## Exercise description:
Set down the line containing "565 292 7.48" and each line after it through the last line of the records, exactly, leaving pictures out.

Scene geometry reasoning data
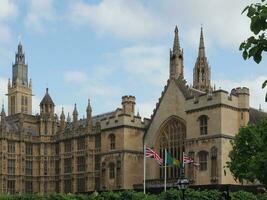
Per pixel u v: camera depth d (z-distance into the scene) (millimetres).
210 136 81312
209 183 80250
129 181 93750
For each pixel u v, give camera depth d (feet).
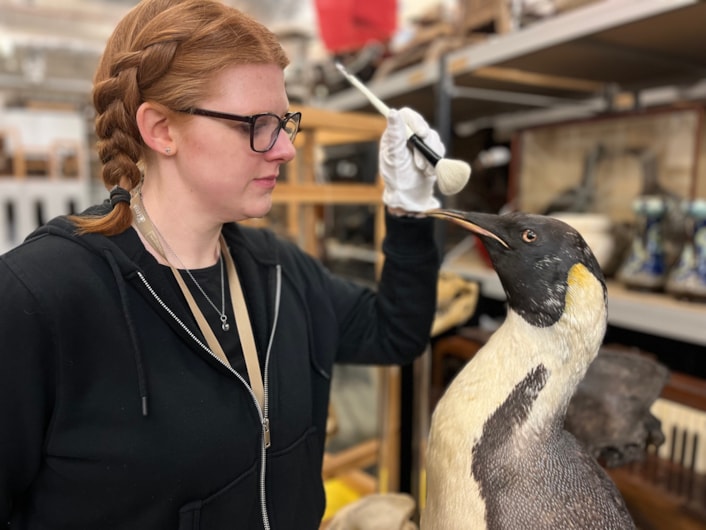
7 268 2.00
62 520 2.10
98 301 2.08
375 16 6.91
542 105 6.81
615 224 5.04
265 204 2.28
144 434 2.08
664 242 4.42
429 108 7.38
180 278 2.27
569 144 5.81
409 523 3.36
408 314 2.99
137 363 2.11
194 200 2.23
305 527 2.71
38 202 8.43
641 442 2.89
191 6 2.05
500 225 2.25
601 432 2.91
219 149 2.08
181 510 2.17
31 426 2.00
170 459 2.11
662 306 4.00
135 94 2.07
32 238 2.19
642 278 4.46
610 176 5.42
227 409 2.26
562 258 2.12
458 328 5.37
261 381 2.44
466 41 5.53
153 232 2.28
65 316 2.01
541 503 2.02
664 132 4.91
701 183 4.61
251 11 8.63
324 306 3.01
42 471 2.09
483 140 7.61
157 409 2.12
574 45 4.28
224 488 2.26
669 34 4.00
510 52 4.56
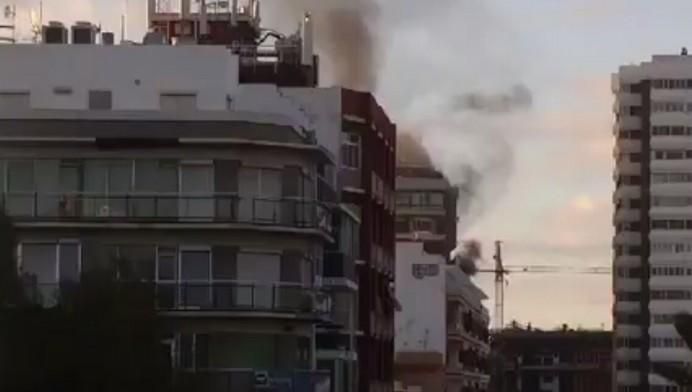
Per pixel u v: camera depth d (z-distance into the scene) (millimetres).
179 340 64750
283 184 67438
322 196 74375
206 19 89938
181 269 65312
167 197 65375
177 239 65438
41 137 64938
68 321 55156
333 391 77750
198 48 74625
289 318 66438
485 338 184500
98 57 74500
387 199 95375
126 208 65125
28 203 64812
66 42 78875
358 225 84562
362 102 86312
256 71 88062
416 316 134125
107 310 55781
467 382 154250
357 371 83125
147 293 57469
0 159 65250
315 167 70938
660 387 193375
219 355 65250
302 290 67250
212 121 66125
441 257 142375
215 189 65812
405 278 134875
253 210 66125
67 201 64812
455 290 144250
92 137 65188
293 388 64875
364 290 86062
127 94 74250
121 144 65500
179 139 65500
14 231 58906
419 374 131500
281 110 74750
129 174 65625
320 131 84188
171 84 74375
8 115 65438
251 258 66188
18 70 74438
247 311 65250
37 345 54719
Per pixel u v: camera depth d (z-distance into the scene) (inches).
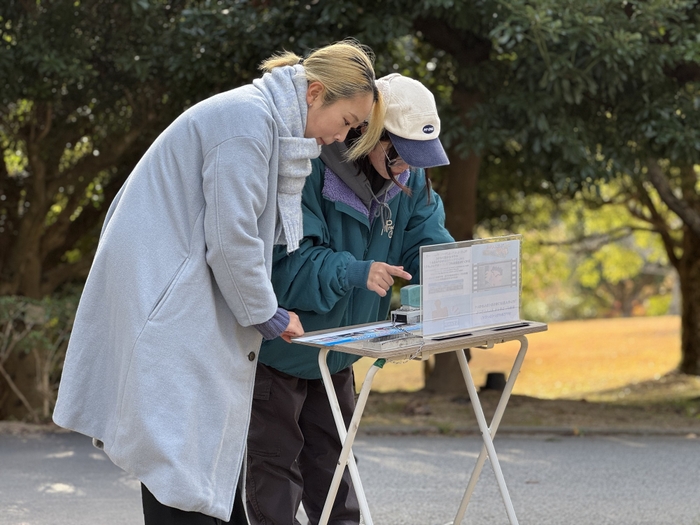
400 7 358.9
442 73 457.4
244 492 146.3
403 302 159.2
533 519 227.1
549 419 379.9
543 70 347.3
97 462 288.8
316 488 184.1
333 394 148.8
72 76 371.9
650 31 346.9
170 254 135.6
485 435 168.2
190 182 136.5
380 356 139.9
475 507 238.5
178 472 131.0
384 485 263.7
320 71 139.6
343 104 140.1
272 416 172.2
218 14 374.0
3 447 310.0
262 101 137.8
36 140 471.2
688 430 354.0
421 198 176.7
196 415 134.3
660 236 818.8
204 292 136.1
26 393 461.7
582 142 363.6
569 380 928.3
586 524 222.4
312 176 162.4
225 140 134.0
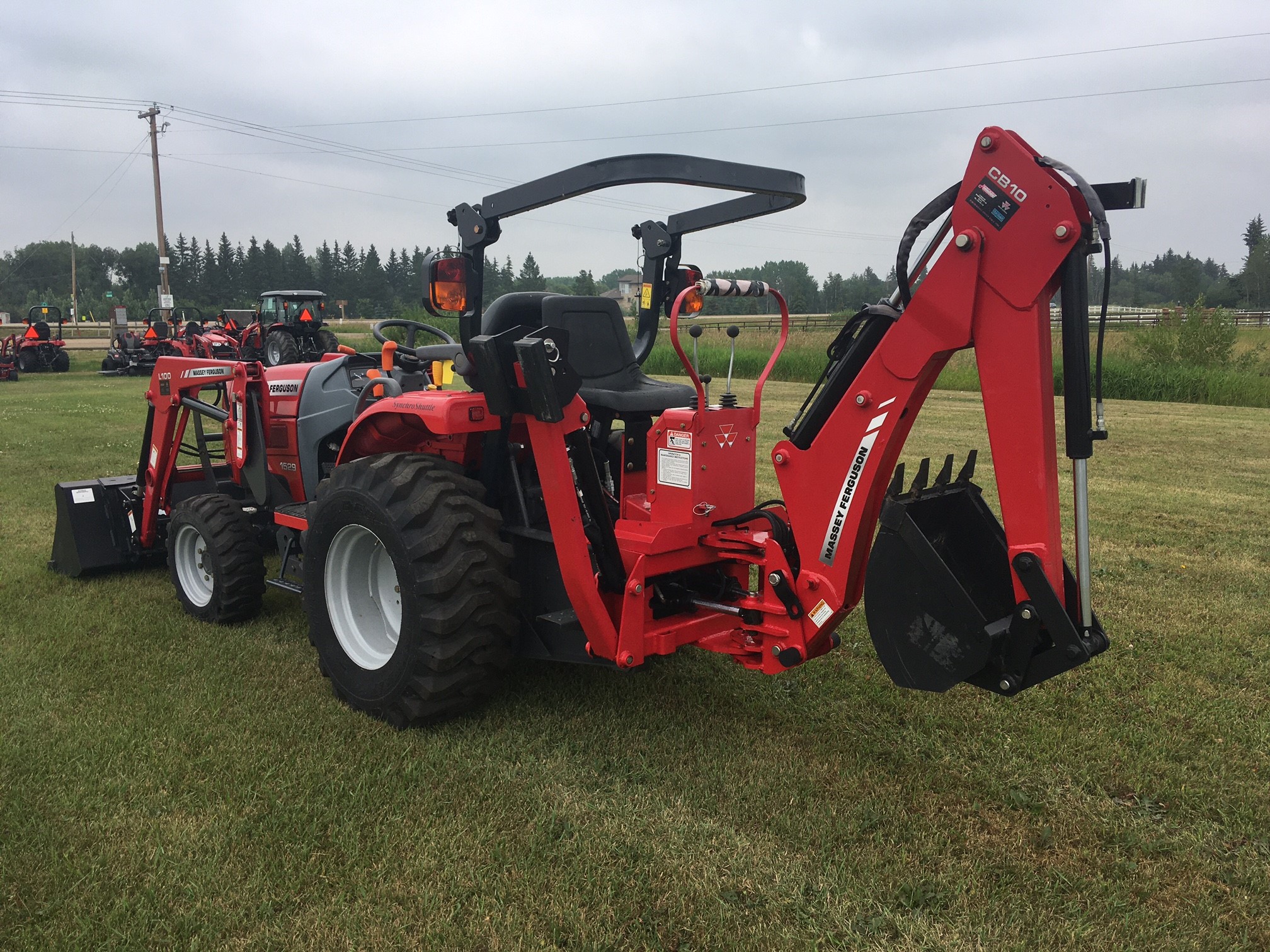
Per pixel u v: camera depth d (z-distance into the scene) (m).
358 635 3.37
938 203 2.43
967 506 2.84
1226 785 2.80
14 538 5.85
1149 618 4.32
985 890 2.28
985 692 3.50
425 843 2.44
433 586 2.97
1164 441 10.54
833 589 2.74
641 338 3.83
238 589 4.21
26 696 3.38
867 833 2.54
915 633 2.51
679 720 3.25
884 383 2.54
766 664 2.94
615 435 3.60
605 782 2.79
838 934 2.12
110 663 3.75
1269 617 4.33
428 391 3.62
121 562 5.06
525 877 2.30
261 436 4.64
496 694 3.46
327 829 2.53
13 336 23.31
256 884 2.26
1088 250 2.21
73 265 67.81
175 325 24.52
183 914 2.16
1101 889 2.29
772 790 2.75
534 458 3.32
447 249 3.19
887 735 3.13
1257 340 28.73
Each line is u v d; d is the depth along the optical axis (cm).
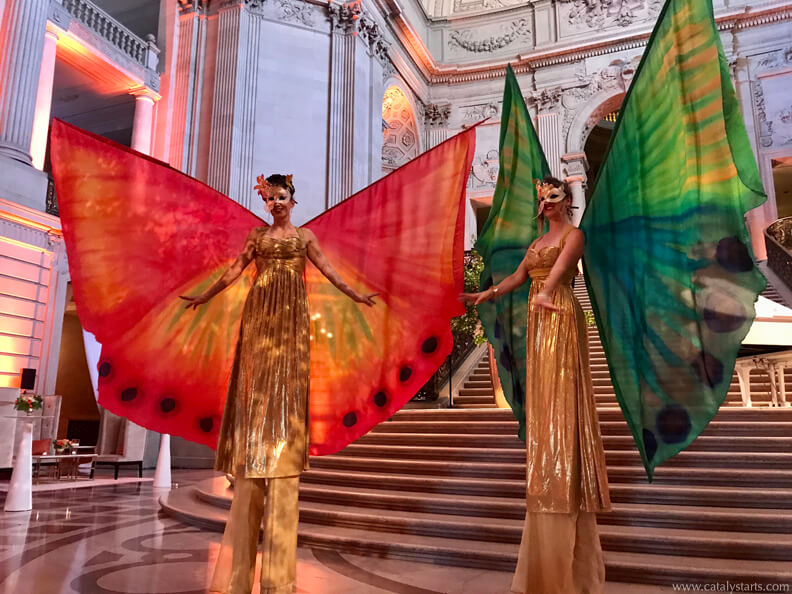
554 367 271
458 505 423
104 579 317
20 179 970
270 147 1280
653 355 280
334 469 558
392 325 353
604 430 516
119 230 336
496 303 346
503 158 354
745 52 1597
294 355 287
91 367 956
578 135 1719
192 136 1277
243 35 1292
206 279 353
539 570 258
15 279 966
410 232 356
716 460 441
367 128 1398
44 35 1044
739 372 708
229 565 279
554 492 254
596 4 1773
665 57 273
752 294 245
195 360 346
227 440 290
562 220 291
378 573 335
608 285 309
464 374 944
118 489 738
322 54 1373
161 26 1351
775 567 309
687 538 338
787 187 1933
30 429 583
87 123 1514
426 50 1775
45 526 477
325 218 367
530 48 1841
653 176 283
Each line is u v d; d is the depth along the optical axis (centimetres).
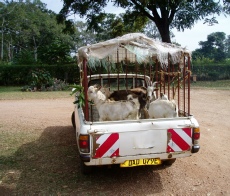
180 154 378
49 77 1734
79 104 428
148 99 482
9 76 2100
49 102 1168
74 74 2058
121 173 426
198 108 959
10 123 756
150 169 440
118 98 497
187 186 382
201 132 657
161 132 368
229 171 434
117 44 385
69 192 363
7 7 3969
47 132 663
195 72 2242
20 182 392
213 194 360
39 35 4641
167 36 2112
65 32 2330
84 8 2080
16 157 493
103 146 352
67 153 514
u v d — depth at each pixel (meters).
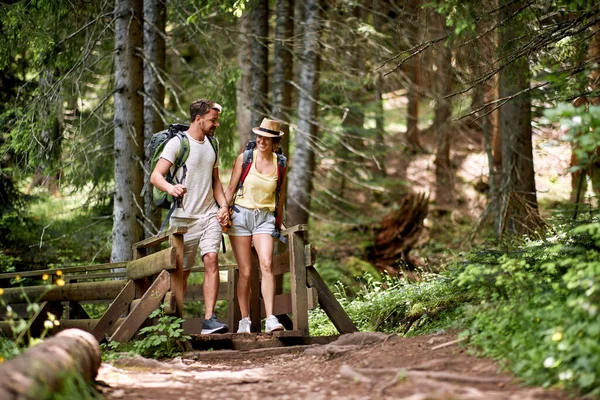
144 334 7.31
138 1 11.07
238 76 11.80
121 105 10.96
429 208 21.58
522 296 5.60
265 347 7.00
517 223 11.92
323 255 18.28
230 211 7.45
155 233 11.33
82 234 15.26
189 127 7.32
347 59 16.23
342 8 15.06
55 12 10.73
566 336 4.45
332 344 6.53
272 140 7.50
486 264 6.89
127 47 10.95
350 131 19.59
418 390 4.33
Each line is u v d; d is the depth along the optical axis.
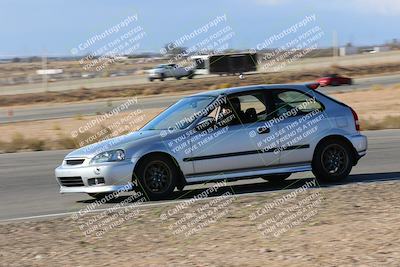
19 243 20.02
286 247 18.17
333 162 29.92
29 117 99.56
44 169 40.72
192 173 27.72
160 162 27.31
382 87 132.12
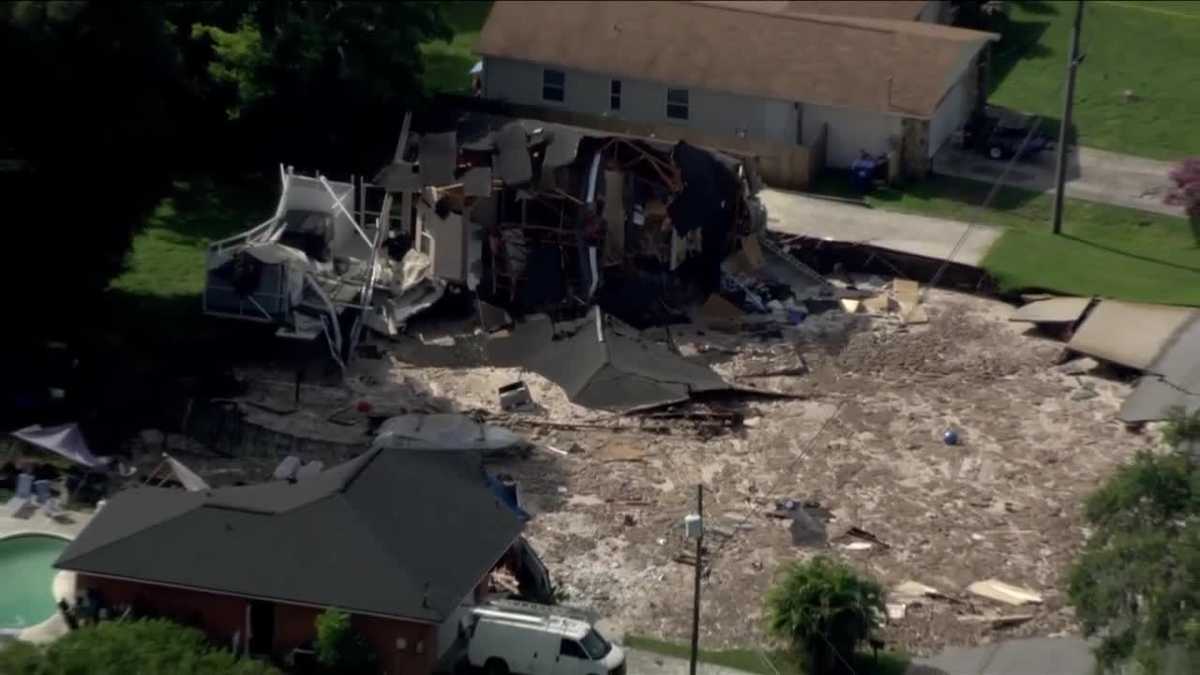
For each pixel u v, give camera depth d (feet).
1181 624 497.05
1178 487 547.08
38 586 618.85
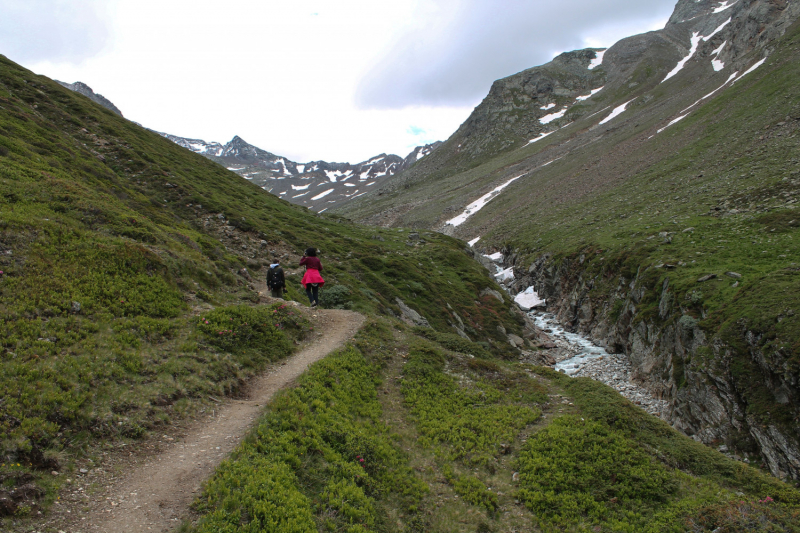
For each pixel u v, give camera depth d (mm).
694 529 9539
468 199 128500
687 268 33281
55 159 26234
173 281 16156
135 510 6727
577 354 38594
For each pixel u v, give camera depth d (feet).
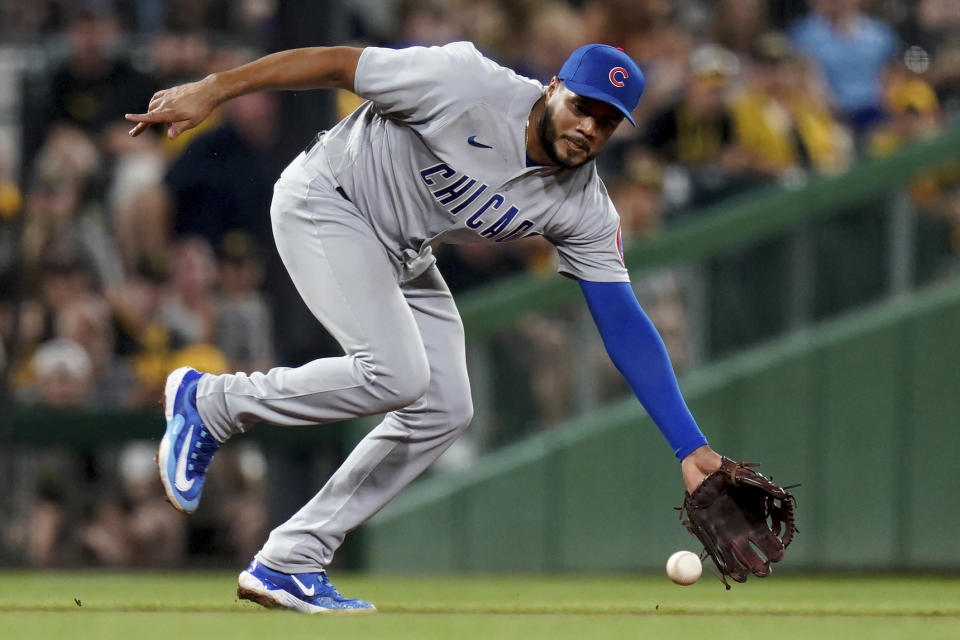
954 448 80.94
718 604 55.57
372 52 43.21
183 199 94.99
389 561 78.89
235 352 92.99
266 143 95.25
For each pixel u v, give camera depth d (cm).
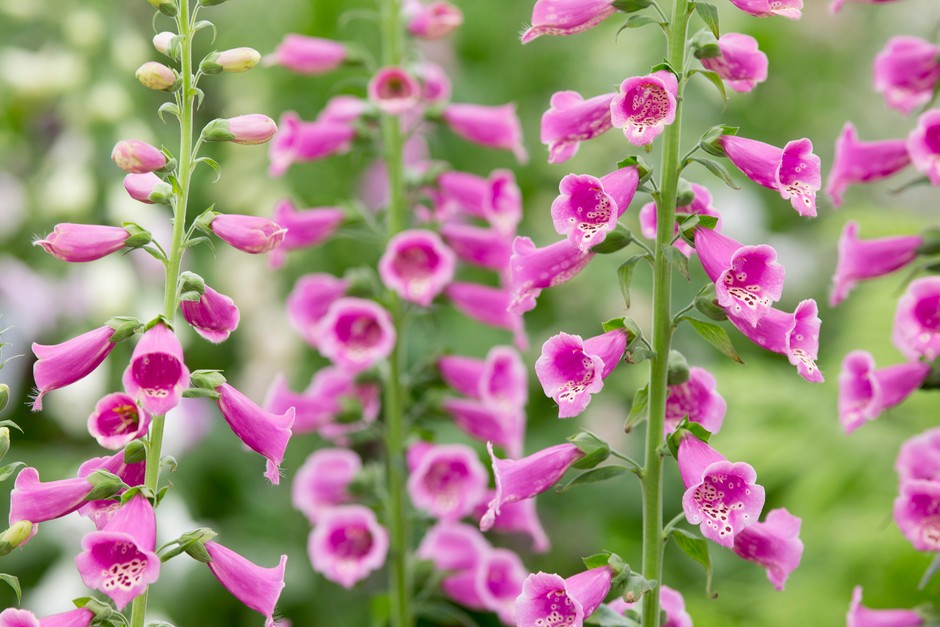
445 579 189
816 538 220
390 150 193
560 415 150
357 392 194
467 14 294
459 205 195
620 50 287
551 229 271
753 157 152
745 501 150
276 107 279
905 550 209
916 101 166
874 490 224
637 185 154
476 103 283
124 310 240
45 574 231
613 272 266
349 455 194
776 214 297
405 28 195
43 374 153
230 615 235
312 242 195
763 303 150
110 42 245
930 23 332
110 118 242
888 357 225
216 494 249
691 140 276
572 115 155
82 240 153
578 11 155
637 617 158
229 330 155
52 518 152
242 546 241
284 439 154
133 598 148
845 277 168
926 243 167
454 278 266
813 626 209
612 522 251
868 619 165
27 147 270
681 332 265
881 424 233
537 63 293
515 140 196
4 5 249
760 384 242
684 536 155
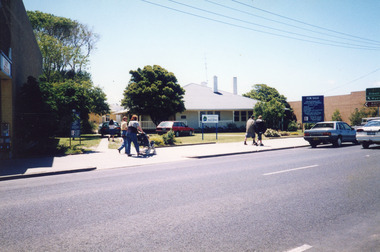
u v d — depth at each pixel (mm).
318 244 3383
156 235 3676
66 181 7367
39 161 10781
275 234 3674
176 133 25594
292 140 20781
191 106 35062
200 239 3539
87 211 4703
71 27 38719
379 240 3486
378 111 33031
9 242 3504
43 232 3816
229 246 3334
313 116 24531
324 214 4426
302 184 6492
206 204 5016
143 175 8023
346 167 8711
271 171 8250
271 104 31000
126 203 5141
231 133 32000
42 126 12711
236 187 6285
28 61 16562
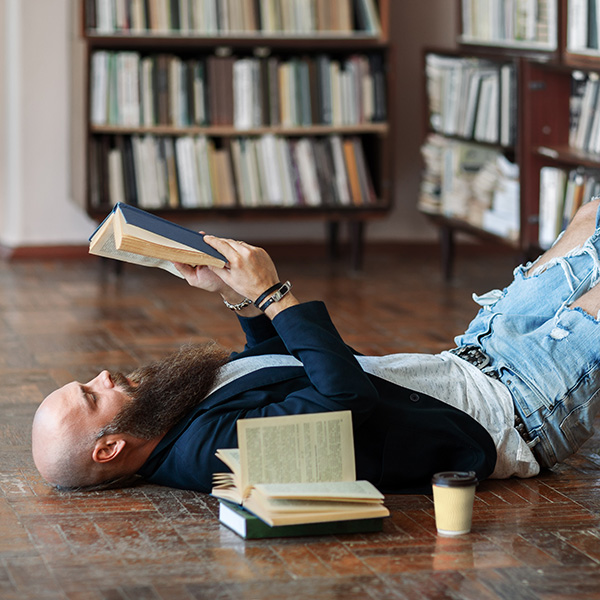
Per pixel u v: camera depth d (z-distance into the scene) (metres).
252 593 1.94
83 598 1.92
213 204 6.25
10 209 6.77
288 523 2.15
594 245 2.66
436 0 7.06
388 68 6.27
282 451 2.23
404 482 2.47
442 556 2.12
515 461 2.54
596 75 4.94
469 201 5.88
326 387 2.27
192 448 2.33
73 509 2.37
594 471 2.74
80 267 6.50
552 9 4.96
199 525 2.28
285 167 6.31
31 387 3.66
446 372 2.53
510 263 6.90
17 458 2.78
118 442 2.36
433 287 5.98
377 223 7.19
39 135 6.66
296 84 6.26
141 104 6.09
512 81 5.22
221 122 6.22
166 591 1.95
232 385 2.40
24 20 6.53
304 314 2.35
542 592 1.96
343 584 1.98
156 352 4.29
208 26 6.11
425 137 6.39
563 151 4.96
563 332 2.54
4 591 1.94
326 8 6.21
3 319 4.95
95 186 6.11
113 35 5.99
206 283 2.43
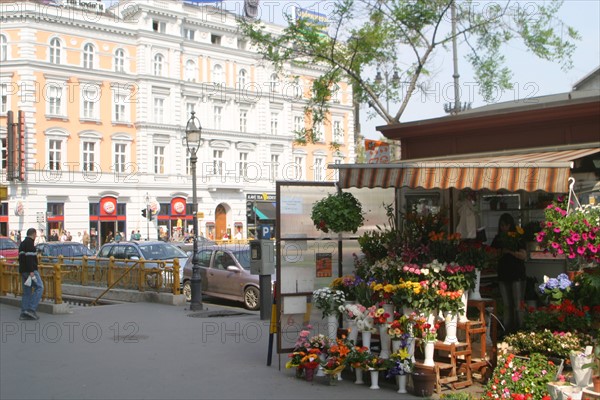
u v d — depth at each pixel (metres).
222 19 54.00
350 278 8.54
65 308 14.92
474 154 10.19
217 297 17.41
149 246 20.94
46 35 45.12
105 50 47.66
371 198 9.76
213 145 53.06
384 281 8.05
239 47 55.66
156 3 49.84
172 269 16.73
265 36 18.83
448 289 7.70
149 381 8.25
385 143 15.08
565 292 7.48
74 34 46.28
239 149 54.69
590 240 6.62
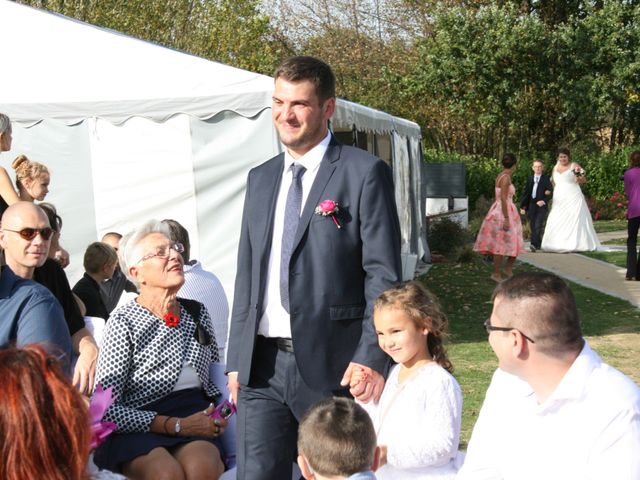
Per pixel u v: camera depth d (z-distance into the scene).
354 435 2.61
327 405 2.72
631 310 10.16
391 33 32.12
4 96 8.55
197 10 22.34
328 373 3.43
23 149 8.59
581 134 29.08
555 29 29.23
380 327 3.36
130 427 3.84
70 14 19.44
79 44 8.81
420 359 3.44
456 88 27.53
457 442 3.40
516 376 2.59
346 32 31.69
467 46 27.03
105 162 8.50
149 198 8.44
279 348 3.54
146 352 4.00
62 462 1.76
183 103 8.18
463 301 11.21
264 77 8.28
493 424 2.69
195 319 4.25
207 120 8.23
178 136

## Answer area:
565 292 7.48
74 34 46.28
239 149 54.69
590 240 6.62
Per pixel u v: camera depth d (z-distance into the scene).
354 435 2.61
327 405 2.72
631 310 10.16
391 33 32.12
4 96 8.55
197 10 22.34
328 373 3.43
23 149 8.59
581 134 29.08
555 29 29.23
380 327 3.36
130 427 3.84
70 14 19.44
79 44 8.81
420 359 3.44
456 88 27.53
457 442 3.40
516 376 2.59
346 32 31.69
467 46 27.03
105 162 8.50
149 198 8.44
279 348 3.54
146 352 4.00
62 462 1.76
183 103 8.18
463 301 11.21
264 77 8.28
493 424 2.69
195 319 4.25
207 120 8.23
178 136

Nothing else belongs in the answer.